12. Les circonstances mentionnées au point 10 de la présente ordonnance, relatives à la durée et aux conditions du séjour en France de Mme A B, ne permettent pas de regarder l’atteinte portée par les décisions portant refus de délivrance d’un titre de séjour et obligation de quitter le territoire français à son droit au respect de sa vie privée et familiale comme étant disproportionnée au regard des buts poursuivis. Par suite, les moyens tirés de la méconnaissance de l’article 8 de la convention européenne de sauvegarde des droits de l’homme et des libertés fondamentales et de l’erreur manifeste d’appréciation doivent être écartés.
13. Il résulte de tout ce qui précède que la requête d’appel de Mme A B est manifestement dépourvue de fondement. Dès lors, ses conclusions présentées à fin d’annulation et d’injonction sous astreinte peuvent être rejetées en application du dernier alinéa de l’article R. 222-1 du code de justice administrative. Il en va de même, par voie de conséquence, des conclusions tendant à l’application des dispositions de l’article L. 761-1 du code de justice administrative et du deuxième alinéa de l’article 37 de la loi du 10 juillet 1991.
O R D O N N E :
Article 1er : La requête de Mme A B est rejetée.

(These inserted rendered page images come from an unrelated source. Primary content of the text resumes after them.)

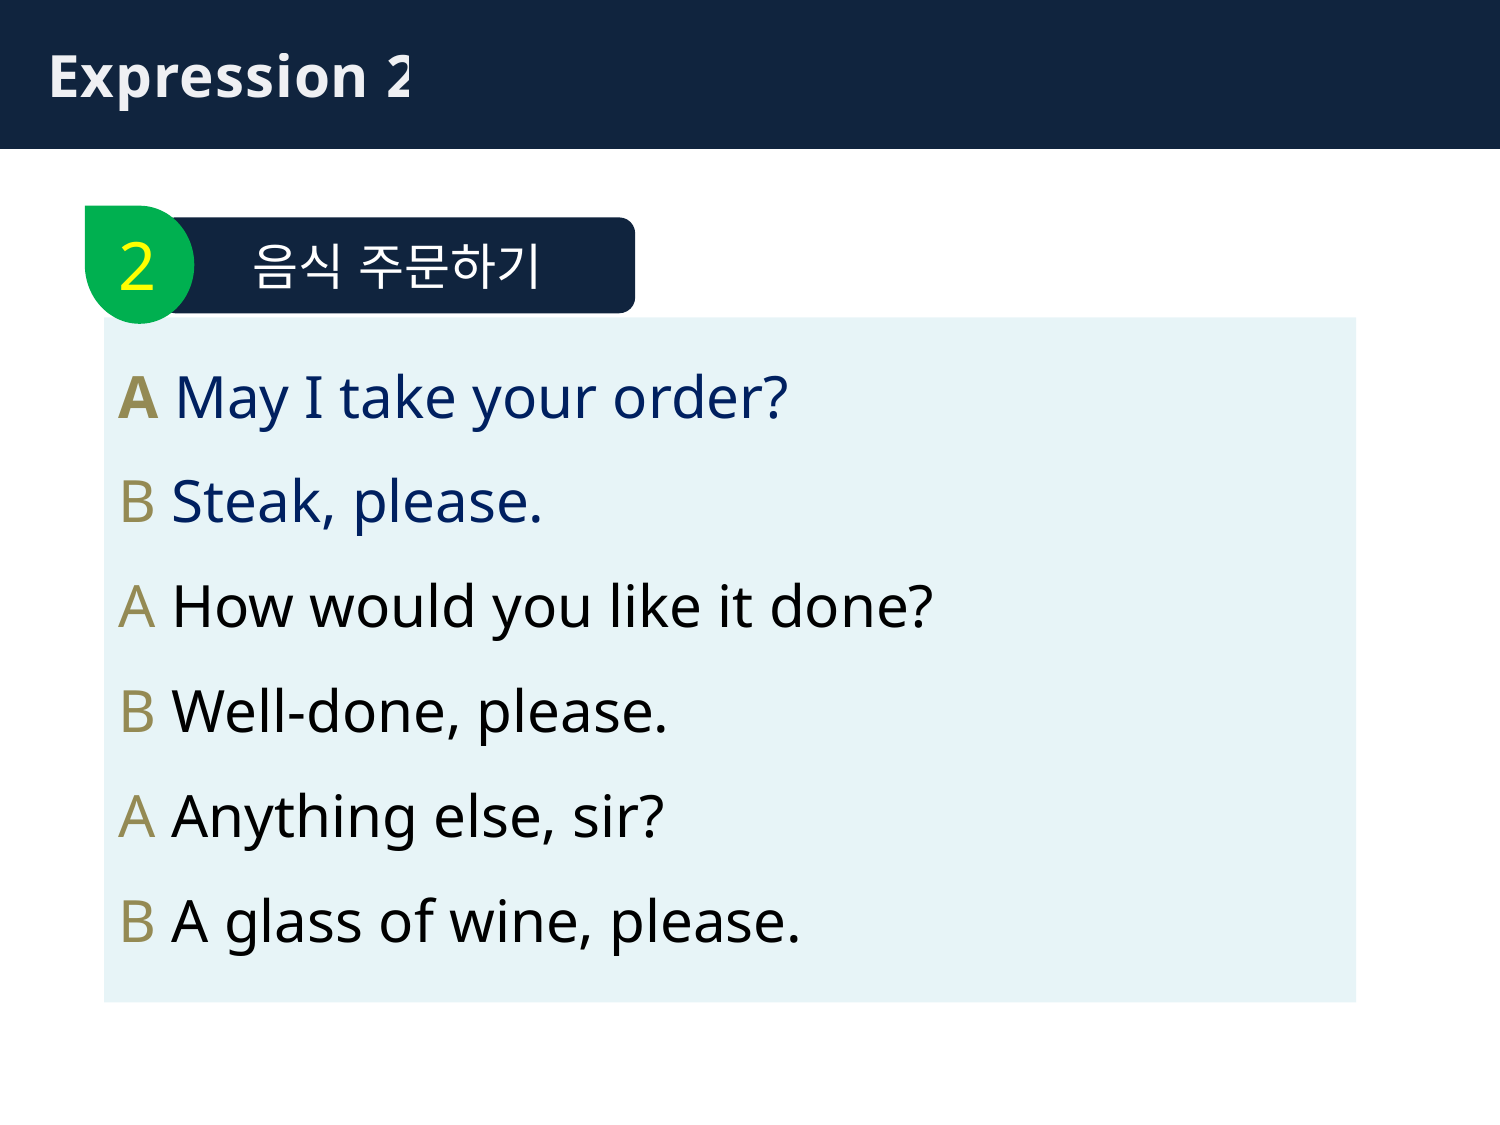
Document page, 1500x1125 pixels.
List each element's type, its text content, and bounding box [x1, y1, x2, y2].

text_box 음식 주문하기 [172, 215, 638, 316]
text_box Expression 2 [0, 0, 1500, 151]
text_box [82, 203, 197, 326]
text_box 2 [104, 215, 175, 311]
text_box A May I take your order? B Steak, please. A How would you like it done? B Well-done, please. A Anything else, sir? B A glass of wine, please. [102, 315, 1358, 1004]
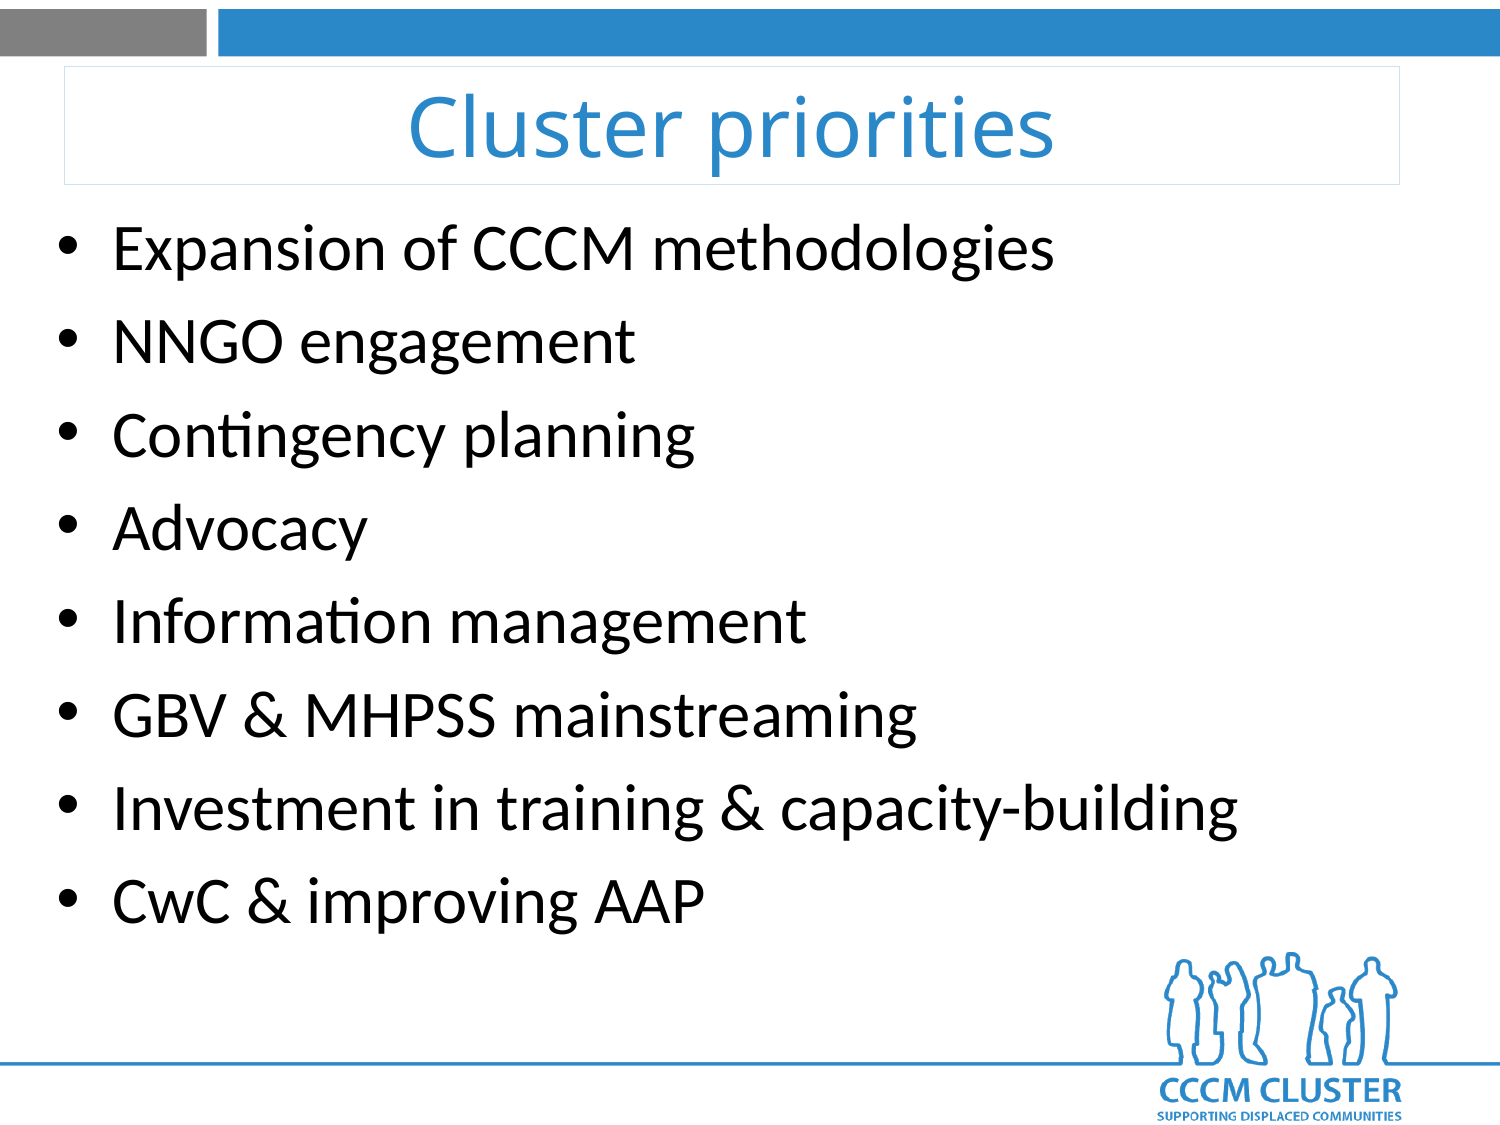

Article 2 : La présente ordonnance sera notifiée à Mme C A B et au ministre de l’intérieur.
Copie en sera adressée au préfet de l’Hérault.
Fait à Toulouse, le 26 mars 2025.
Le président de la 1ère chambre,
Signé
Éric Rey-Bèthbéder
La République mande et ordonne au ministre de l’intérieur, en ce qui le concerne, ou à tous commissaires de justice à ce requis, en ce qui concerne les voies de droit commun contre les parties privées, de pourvoir à l’exécution de la présente ordonnance.